While uranium prices took a tumble following the Fukushima incident in 2011, since 2021 they have rebounded. The nuclear fuel hit an 11-year high in April, 2022 on the back of the transition from fossil fuels to cleaner forms of energy generation, and concerns about energy security brought about by the war in Ukraine.

Another factor in uranium’s favor was utility companies returning to the table to negotiate long-term supply contracts. It’s important to understand that only about 10-15% of uranium trades on the spot market; the vast majority of it is sold through long-term contracts between producers and utilities.

U3O8 spot price performance, 5-year chart. Source: Trading Economics

The decade-long low-price environment led to production curtailments and a dearth of uranium exploration.

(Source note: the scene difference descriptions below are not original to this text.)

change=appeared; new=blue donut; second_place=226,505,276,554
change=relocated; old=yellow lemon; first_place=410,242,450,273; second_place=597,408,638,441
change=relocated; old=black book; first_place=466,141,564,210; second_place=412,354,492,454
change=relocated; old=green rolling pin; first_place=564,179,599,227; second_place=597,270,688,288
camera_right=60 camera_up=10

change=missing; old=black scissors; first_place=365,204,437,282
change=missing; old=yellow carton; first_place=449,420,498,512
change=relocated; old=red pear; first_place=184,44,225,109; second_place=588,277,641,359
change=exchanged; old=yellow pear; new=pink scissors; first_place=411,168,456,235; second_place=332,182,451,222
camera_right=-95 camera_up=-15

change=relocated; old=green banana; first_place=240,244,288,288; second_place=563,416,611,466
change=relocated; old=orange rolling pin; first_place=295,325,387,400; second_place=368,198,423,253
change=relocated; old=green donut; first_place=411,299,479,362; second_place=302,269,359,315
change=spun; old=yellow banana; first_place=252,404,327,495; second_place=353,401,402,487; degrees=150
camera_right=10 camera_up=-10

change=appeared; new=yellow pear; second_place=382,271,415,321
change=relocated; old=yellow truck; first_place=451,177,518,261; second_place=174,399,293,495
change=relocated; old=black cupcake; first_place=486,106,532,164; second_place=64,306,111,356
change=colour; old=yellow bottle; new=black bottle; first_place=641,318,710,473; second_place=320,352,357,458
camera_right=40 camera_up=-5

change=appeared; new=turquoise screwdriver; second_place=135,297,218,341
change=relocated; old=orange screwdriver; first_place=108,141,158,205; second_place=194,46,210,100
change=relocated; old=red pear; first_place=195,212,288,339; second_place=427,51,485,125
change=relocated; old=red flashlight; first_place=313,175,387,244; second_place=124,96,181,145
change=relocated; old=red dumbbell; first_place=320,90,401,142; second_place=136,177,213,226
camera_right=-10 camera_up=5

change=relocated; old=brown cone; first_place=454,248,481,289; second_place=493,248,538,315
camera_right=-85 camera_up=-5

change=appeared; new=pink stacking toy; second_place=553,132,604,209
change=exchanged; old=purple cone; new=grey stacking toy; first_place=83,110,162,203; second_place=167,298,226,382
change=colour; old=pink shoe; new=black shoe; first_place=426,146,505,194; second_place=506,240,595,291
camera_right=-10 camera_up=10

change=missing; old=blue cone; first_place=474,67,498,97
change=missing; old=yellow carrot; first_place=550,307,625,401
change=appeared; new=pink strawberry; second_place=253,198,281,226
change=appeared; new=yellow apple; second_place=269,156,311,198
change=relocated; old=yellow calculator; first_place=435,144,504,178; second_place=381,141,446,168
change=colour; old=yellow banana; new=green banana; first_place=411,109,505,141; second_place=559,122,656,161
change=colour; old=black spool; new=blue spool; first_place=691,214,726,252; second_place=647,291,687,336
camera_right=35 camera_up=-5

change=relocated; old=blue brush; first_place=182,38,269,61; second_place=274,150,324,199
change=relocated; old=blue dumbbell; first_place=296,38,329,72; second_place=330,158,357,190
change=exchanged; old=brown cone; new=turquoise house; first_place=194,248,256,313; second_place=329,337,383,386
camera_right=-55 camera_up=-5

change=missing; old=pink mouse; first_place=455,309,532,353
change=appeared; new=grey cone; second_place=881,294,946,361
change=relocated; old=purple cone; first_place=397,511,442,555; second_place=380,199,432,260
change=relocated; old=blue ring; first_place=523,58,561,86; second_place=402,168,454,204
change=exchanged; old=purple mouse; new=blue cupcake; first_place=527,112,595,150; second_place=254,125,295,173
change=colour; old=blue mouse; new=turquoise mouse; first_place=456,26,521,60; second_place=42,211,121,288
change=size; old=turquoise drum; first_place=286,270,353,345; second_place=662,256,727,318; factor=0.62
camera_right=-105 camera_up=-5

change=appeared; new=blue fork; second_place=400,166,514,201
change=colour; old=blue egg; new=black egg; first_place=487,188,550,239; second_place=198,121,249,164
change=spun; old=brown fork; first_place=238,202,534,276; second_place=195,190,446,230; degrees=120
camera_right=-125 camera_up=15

For years, industry insiders have been saying uranium prices need to settle between USD$50 and $60 to incentivize new mines, however as inflation pushes mining costs higher, some, like Sprott Asset Management CEO John Ciampaglia, have said to develop a greenfield project uranium needs to be in the range of $75 to $100. Spot uranium currently trades around $52/lb.

As for when uranium prices might push higher, one of the factors to consider is Japanese nuclear reactors. In August 2022, Prime Minister Fumio Nishida said the nation is moving to restart idled plants and developing new reactors as parts of its green transition. The country wants nuclear power to account for 20-22% of its electricity by 2035.

Another consideration is where we are at in the nuclear fuel cycle. With Russia controlling 25% of global conversion capacity and nearly 40% of enrichment capacity, and the country at war with Ukraine, this has increased prices for these services. Experts believe that the higher cost of conversion and enrichment could bring the uranium spot price along for the ride.

While the uranium market suffered a blow to its reputation in the years following Fukushima, over the past five years ended March 31, 2023, the U3O8 spot price appreciated 140%, compared to just 20% for the BCOM (Bloomberg Commodity) Index.

As of March 31, spot uranium was up nearly 5% year to date, Sprott Asset Management said in its latest uranium report.

“We believe that uranium market fundamentals, which are the most positive in over a decade, will continue to support prices,”  said Jacob White, ETF product manager at Sprott Asset Management.

Like physical uranium, Sprott noted that uranium mining equities have had positive long-term results, having gained a cumulative 138% for the five years ending March 31, 2023.

Source: Sprott Asset Management


Uranium executives are sounding an optimistic note on the future of the uranium market, with sentiment improving as countries recognize the need to decarbonize.

“Nuclear (has started) to claw its way back into the policy toolbox,” Grant Isaac, executive vice president and CFO at Cameco, told the recent Future Facing Commodities event in Singapore. “And it’s done it at a time when energy security has really taken the forefront, and so we’ve just seen this complete change in the demand outlook.”

“If you want to decarbonize and if we want to have energy security and affordability, we need nuclear to be part of the conversation,” Monica Kras, vice president of corporate development with NexGen Energy, agreed.

Higher demand for uranium will continue to be driven by the building of more nuclear power plants, Japanese reactor re-starts, and utilities buying on long-term contracts.

On the supply side, positive developments for the uranium price include production curtailments and the lack of new discoveries.

The fact that prices are climbing into the $50-60 range also bodes well for uranium companies on the hunt for the nuclear fuel.